Tuesday, December 8, 2020
6:30pm on Zoom
Webinar Playback with Discussion Session
Pre-Registration Required – Register at https://us02web.zoom.us/webinar/register/WN_pICXVEeYS9ClhoTzBqVZhw
Do you want to take action for birds and people affected by our changing climate, but are not sure where to start? This session features a webinar recording with guest presenter Dr. Chandu Visweswariah, CEO of Utopus Insights and founding Board member of CURE100, a community-based not for profit aimed at achieving net zero greenhouse gases in our communities by 2040.
In the words of Dr. Visweswariah, “the best antidote to climate stress is to do something about it.”
This webinar will focus on:
– Climate science and the dangers of allowing warming to exceed 1.5°C.
– Concrete pathways for bird and nature lovers to limit global warming.
– Local and personal ways to address the climate crisis.
This webinar was sponsored in partnership with the Audubon Council of New York and our local chapters in both New York and Connecticut and is re-presented by DOAS.
Trees for Tributaries
November 16, 2020 – 6:30pm ZOOM Webinar
The Trees for Tributaries Program is a great way to take action to reduce atmospheric carbon while providing needed steps to improve our riparian buffer zones in our local communities. Please join us as we host Taylor Held of the Upper Susquehanna Coalition who will overview how this program can help get trees and shrubs planted alongside waterways throughout our region.

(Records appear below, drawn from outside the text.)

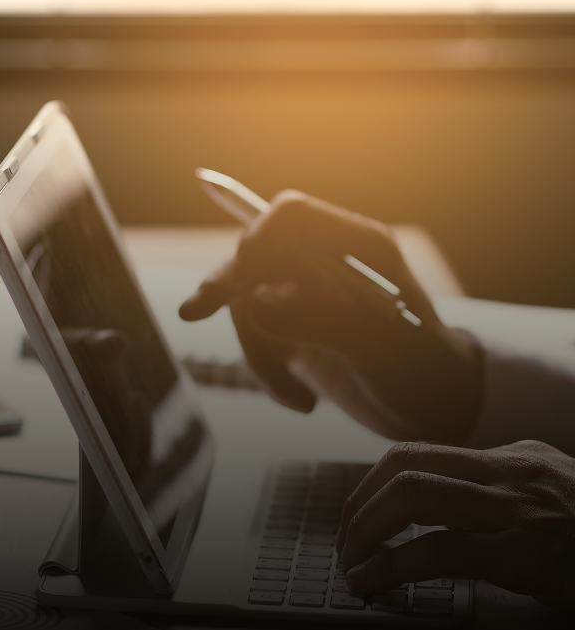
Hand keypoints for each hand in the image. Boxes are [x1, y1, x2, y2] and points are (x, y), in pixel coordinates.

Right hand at [179, 190, 482, 443]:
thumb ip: (320, 321)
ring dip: (259, 353)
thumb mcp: (382, 350)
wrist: (434, 413)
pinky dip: (266, 371)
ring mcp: (309, 294)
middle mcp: (330, 262)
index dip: (257, 238)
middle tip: (195, 311)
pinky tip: (299, 399)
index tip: (237, 279)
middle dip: (230, 287)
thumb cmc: (426, 376)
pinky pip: (255, 335)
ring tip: (296, 398)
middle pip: (258, 255)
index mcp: (361, 248)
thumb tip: (255, 303)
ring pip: (248, 302)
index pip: (293, 217)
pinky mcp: (295, 326)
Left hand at [336, 439, 574, 610]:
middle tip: (347, 542)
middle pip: (403, 466)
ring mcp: (515, 507)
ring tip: (352, 563)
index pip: (418, 453)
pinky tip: (373, 583)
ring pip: (413, 495)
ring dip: (365, 530)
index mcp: (511, 458)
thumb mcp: (554, 491)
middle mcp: (508, 472)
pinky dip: (392, 566)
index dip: (373, 485)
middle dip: (359, 505)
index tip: (357, 517)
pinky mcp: (522, 550)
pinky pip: (438, 550)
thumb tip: (450, 496)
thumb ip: (505, 486)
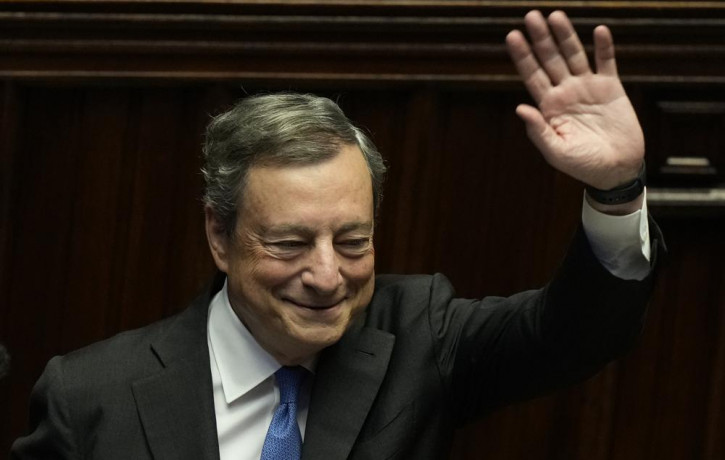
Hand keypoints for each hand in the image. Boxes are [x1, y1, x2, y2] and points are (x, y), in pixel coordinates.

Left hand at [506, 10, 643, 189]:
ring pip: (574, 55)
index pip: (532, 76)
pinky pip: (606, 62)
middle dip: (540, 38)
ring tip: (556, 15)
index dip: (522, 56)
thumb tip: (520, 107)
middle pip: (550, 59)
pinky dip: (604, 47)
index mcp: (549, 106)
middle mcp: (565, 92)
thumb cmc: (583, 165)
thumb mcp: (557, 152)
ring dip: (565, 36)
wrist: (616, 170)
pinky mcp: (611, 88)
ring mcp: (588, 87)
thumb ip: (538, 130)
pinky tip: (599, 31)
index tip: (512, 36)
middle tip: (530, 15)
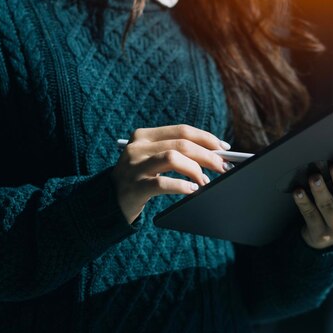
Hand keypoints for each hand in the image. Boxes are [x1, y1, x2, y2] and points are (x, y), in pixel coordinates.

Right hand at [110, 124, 230, 223]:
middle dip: (208, 155)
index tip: (224, 148)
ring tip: (205, 181)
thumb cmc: (140, 178)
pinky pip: (162, 183)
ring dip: (195, 169)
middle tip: (223, 167)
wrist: (109, 201)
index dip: (206, 138)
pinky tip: (192, 190)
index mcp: (144, 136)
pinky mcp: (134, 187)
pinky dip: (182, 186)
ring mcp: (134, 166)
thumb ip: (177, 153)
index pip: (182, 130)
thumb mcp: (152, 159)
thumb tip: (215, 154)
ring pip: (172, 158)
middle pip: (181, 144)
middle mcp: (137, 147)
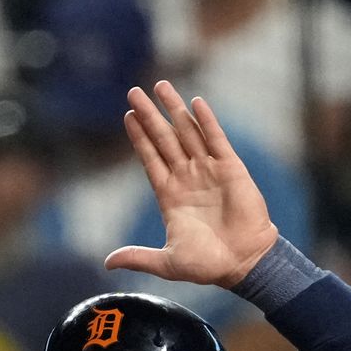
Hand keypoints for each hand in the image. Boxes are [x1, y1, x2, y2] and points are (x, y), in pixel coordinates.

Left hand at [105, 82, 279, 287]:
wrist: (244, 263)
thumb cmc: (207, 265)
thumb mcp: (166, 262)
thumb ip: (138, 257)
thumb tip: (107, 263)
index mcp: (170, 195)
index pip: (150, 158)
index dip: (139, 138)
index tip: (127, 116)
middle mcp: (187, 177)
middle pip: (164, 139)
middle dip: (150, 115)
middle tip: (134, 91)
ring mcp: (209, 170)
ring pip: (187, 133)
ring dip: (174, 109)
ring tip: (161, 86)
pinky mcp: (231, 169)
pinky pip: (216, 140)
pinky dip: (206, 121)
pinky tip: (195, 103)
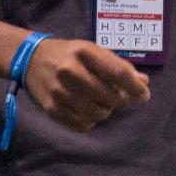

This webinar is specifically for landowners and municipalities to support local reforestation efforts to decrease erosion, reduce flooding damage, improve wildlife habitat and protect water quality along our streams and waterways.
This program, made possible by the New York State Department of Environmental Conservation (NYS DEC) and the Upper Susquehanna Coalition, is an opportunity to reforest streamside areas throughout our region. If you have a stream or waterway that runs through your property, this program is for you.
Streams are their best when the riparian area, or land area next to the stream, is forested. This program provides landowners and municipalities with native trees and shrubs at no cost to reforest these streamside areas.
If the riparian area is not vegetated, or if the vegetation is of poor quality, stream stability is vulnerable. This vegetation, or riparian buffer, not only provides stream stability, but also adds terrestrial and aquatic habitat. The riparian area aids in stream stability by slowing flood waters as well as reducing bed and bank erosion. Both aquatic and terrestrial habitats benefit from this area too – shaded streams have lower temperatures and higher oxygen content providing for a more habitable area for invertebrates and fish. Riparian buffers filter out nutrients from storm water, protecting waterways from nutrient pollution. Diverse, shaded riparian areas provide a refuge and corridor for land animals, and attract pollinators and migratory birds!
In addition to all of this, riparian forest buffers enhance the aesthetic and economic value of our properties, may create privacy green screens, or create hunting ground.
Learn how the Upper Susquehanna Coalition can help you plan and plant your buffer through this program. The main eligibility requirement is to have a stream on your property. Both privately owned and public sites qualify for the program.
About our Presenter:
Taylor Held is the Upper Susquehanna Coalition’s Riparian Buffer Technician. Taylor graduated from SUNY Oneonta in May 2019 with a dual major in Environmental Science and Geography and a minor in Biology. During her time at college, she volunteered with the Upper Susquehanna Coalition every semester by planting trees to establish riparian buffer zones.
The Upper Susquehanna Coalition protects and improves water quality and natural resources in the Upper Susquehanna River Basin with the involvement of citizens and agencies through planning, education, coordination, funding, project implementation and advocating for our water resources.